● **DOCUMENT EXCERPT**
════
I find MSI's BIOS to be a little clumsier to get around than other graphical UEFI BIOSes I've used. Some of it's the layout (although technically selecting to use XMP memory profiles could be considered "overclocking", I'd still prefer this item be in the main settings area rather than the overclocking settings). Some of it's the color choices: as shown below, many of MSI's information screens use a white-type-on-light-gray-background color scheme, which isn't exactly optimum for readability.
While the original ClickBIOS would warn you when you tried to set certain voltages too high, ClickBIOS II does not, a fault it shares with the version on the MSI 990FX motherboard. Look at this pick list for setting CPU voltage:
At least it doesn't read out to the millionth of a volt the way the 990FX version does! But Intel says the maximum CPU core voltage for the i5-2500K I used in this review is 1.5 volts. I can set over 2.0 volts in this BIOS, with no indication that the likely result would be an instantly fried processor. Some other vendors color-code voltages based on the CPU you're using, so you know that a voltage in yellow is potentially dangerous and a voltage in red is very bad. Still, there are some nice features. The ones I like best are related to MSI's "OC Genie II" feature. In previous MSI motherboards, OC Genie merely applied a single automatic overclock. It was fast and guaranteed to work, but experienced users could always get more with manual overclocking. Now, you can save up to six overclocking profiles in CMOS as well as save and load them from a USB key.
════
● **DATA PROVIDED**
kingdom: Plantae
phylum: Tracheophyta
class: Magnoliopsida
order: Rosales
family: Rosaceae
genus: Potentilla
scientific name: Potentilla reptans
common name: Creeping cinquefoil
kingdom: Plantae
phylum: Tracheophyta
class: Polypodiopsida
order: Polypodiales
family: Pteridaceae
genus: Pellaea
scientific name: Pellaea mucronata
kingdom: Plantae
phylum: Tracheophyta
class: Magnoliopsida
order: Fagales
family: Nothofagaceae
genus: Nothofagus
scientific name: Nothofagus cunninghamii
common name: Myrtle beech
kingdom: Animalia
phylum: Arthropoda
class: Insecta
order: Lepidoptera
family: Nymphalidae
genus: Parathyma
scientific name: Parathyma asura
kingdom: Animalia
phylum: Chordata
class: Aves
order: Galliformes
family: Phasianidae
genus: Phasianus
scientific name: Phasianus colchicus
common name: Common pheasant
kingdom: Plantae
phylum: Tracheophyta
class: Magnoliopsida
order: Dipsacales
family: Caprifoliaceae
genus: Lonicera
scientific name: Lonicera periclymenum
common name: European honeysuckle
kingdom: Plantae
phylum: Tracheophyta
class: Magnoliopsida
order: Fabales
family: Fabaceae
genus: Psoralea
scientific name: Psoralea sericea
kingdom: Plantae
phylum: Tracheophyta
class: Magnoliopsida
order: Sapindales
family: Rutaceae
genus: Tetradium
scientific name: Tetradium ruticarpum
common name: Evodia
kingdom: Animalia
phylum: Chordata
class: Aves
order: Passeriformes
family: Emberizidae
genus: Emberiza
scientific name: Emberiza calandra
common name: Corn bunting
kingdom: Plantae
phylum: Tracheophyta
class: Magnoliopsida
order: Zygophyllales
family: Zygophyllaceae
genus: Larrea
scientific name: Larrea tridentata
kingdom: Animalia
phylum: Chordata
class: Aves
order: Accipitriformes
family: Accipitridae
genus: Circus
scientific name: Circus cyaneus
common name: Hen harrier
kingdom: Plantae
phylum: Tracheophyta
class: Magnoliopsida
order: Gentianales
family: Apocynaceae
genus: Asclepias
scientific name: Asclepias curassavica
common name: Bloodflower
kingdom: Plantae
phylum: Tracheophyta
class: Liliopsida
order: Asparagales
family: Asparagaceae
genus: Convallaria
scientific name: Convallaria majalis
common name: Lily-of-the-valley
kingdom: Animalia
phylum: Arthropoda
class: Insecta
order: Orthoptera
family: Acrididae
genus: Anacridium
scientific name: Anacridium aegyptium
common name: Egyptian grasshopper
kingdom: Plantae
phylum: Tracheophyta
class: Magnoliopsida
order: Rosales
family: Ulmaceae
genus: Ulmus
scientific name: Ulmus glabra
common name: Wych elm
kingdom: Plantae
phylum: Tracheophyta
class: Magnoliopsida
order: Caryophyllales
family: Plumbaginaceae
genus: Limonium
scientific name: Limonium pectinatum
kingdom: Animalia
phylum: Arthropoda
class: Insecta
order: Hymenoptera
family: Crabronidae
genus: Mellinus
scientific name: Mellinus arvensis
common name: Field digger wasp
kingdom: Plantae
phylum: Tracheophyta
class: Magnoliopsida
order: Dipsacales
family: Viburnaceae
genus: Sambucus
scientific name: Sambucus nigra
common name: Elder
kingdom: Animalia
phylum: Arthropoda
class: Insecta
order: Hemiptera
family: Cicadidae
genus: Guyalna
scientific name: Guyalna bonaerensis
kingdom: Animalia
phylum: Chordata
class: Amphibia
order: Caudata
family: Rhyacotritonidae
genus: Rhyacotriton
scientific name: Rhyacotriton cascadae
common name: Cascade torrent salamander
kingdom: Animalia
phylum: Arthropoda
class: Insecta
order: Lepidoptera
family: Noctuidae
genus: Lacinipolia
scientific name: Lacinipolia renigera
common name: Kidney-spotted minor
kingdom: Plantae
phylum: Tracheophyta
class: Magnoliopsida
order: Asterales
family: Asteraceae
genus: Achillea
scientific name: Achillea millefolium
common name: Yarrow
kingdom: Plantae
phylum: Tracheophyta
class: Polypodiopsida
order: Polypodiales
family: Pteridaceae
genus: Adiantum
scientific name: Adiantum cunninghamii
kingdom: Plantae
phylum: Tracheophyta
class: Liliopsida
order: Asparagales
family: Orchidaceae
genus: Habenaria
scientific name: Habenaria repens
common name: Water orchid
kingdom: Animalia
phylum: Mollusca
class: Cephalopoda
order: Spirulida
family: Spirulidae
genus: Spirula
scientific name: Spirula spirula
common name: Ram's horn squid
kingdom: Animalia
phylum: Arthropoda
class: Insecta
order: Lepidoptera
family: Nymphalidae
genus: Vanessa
════
● **EXERCISE BRIEF**
In the BIOS review, what maximum CPU core voltage does Intel give for the i5-2500K? These records have no connection to the BIOS review.

● **PROBLEM SOLUTION**
1.5 volts.